■ Work item
No line before the one containing "For every layout" is to be output; retype exactly that line and all lines that follow it to the end of the records.

[Bounding box prediction data]

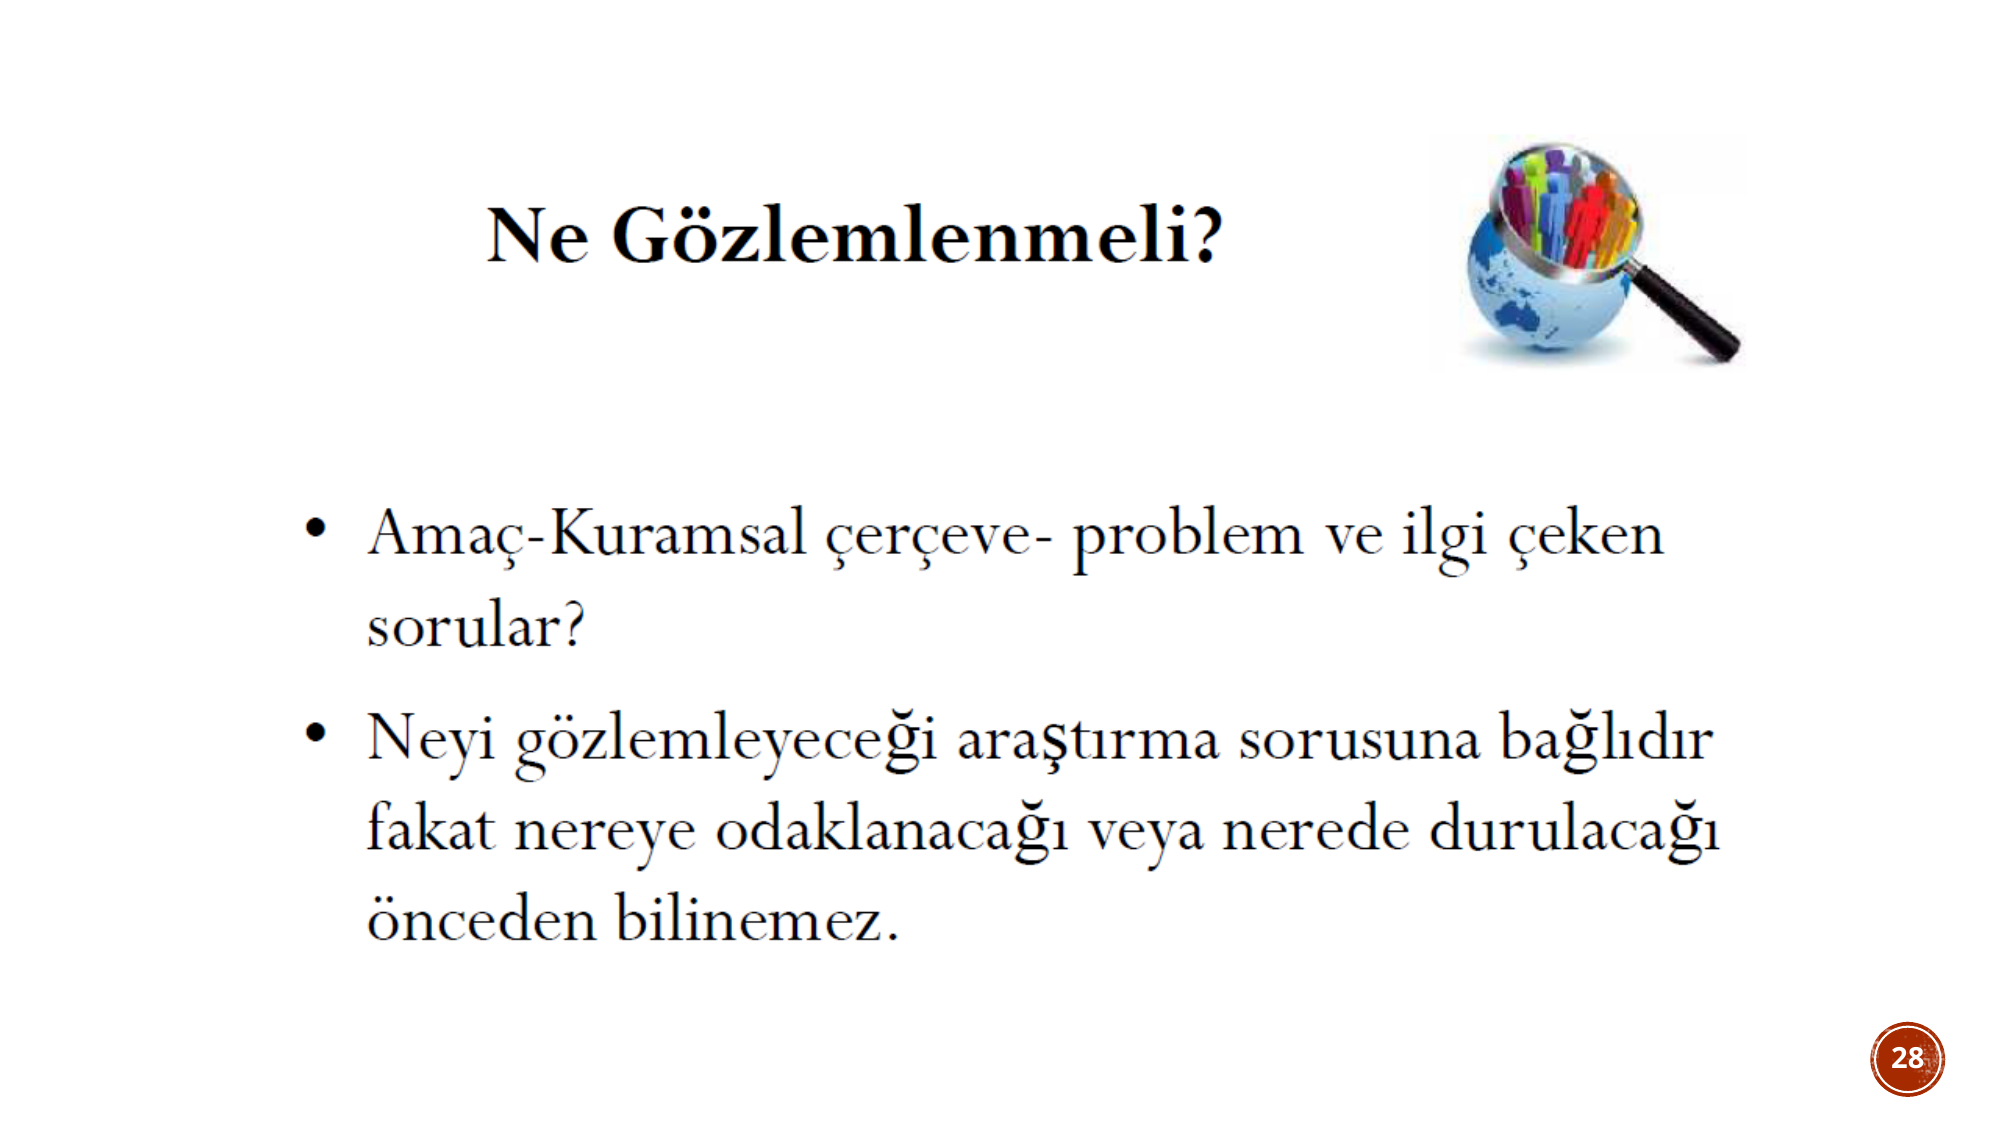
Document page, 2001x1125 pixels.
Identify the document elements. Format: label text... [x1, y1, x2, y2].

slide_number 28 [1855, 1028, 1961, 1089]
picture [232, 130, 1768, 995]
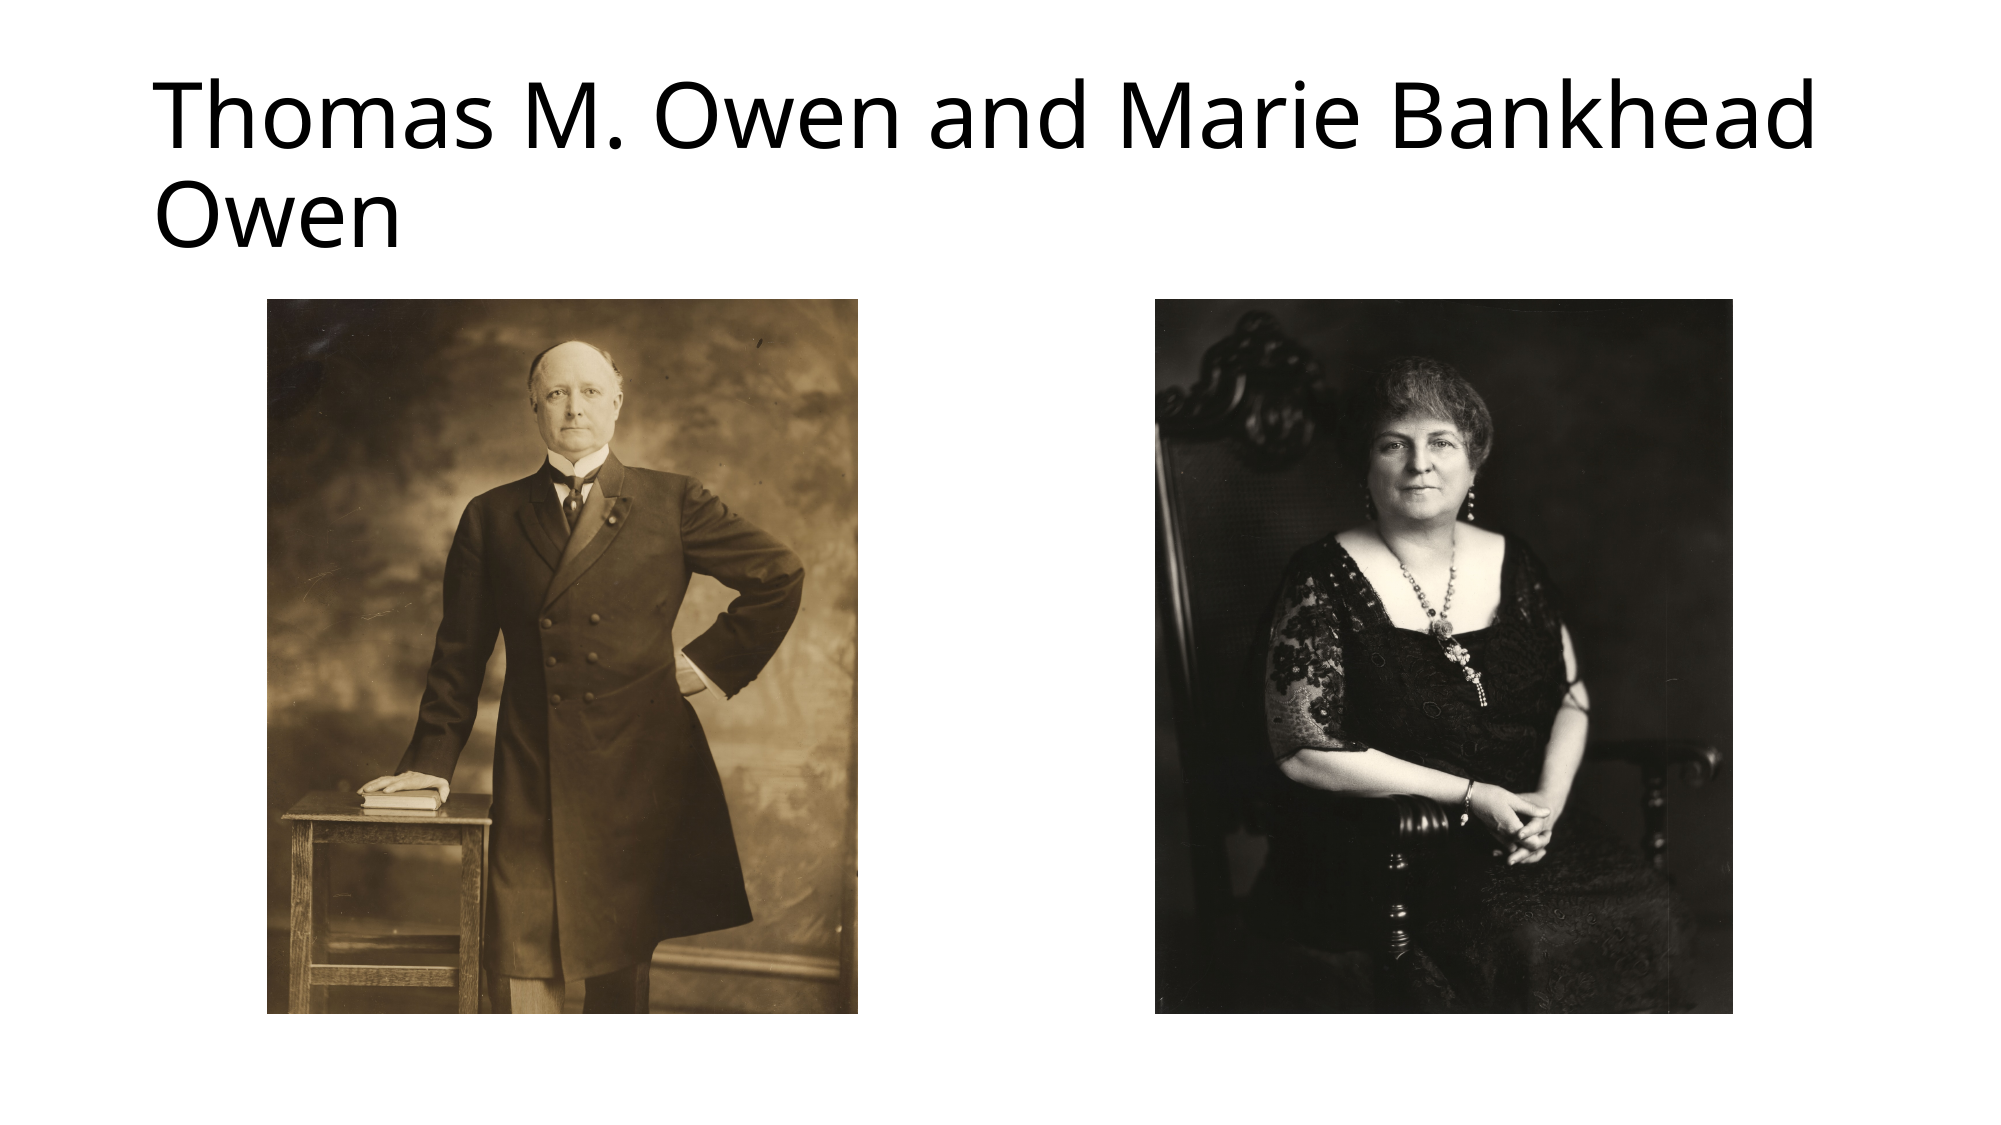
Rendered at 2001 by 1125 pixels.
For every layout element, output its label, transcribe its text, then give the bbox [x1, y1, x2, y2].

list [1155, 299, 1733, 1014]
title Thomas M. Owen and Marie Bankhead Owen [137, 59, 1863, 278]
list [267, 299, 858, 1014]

■ Written response
For every layout element, output its label, transcribe its text, then give the bbox [x1, y1, x2, y2].

list [1155, 299, 1733, 1014]
title Thomas M. Owen and Marie Bankhead Owen [137, 59, 1863, 278]
list [267, 299, 858, 1014]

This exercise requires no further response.